Both a great primer on the man behind the look of the ‘70s and a dazzlingly enjoyable documentary in its own right, the Frédéric Tcheng (Dior and I, 2015) movie is perfect for both in-the-know fashion enthusiasts and those who know nothing about fashion at all.
Born Roy Halston Frowick, Halston’s designs and influence upon American fashion are undeniable. His fame started with his groundbreaking work as a milliner for Bergdorf Goodman (including that pillbox hat Jackie Kennedy wore at her husband’s inauguration) to finally establishing his own company by the end of the decade. He ushered in the classic ‘70s look, with simple, uncluttered garments elegantly constructed from single pieces of fabric. At the same time, he was chummy with Andy Warhol, organising happenings that were the talk of New York cafe society, a regular at Studio 54, took American fashion to China, and presented American style to the French fashion world with a Liza Minelli-starring mini-musical at the palace of Versailles. Wherever the ‘70s was, he was there.

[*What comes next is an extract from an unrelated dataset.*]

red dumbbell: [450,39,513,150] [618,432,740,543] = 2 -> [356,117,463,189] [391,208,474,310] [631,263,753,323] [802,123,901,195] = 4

Everything was about branding. He always travelled with a group of impossibly beautiful models, known as the “Halstonnettes”. He changed the pronunciation of his moniker from “Halsten” to “Holston”. Even his worker’s had a uniform — strong, blocky, black costumes — so they wouldn’t detract from the clothes itself. Things that other people wouldn’t think of, Halston spent hours poring over, making sure that they were absolutely perfect, streamlined down to their essence. In many ways he predated the sleek designs of modern retail products, for example the iPhone, by elegantly displaying how less can be so much more.
This is a rise and fall story, however, Halston eventually showing the limits of his vision in the face of the rapid commerce of the 1980s. Like many businesses, the number one difficulty in maintaining a successful fashion empire is scalability. Moving from a small boutique store to working with the top retailers in female fashion is a gargantuan task, as affordability and mass production must be balanced with impeccable style. Halston demanded that every product had to go through him first; a conflict that comes to a narrative head while working for mass retailer JCPenney. Soon the control-freak artist finds himself being shut out of his own company to devastating results.
The documentary tackles his energetic and often larger-than-life story with a lot of style, creating a strong aesthetic to match Halston’s style. It’s metafictional techniques – such as the replay of archival footage on vintage TV screens, or the use of a “fictional” narrator who offers her own elaborations on Halston’s life – compliments the way Halston would present himself and his products on the world stage. While many of the traditional documentary techniques are here – including talking heads and old interviews – director Frédéric Tcheng finds a variety of ways to complicate the narrative, allowing the viewer to find their own personal connection to Halston’s work.
This approach seeps into the narrative too, only finally tackling his humble youth growing up in Des Moines, Iowa by the very end of the film. By starting with the legend first before revealing the man behind the curtain, Halston creates a smart treatise on how success is often predicated upon never showing your true self, and the true, tragic cost of acting in such a manner. Therefore it moves beyond the realm of the specific (Halston’s life) to the universal (success and artistry in general), posing the ultimate question to any young budding entrepreneur, be that in fashion or any other industry: how can you succeed without losing yourself at the same time?
Halston is out in cinemas across the UK on Friday, June 7th.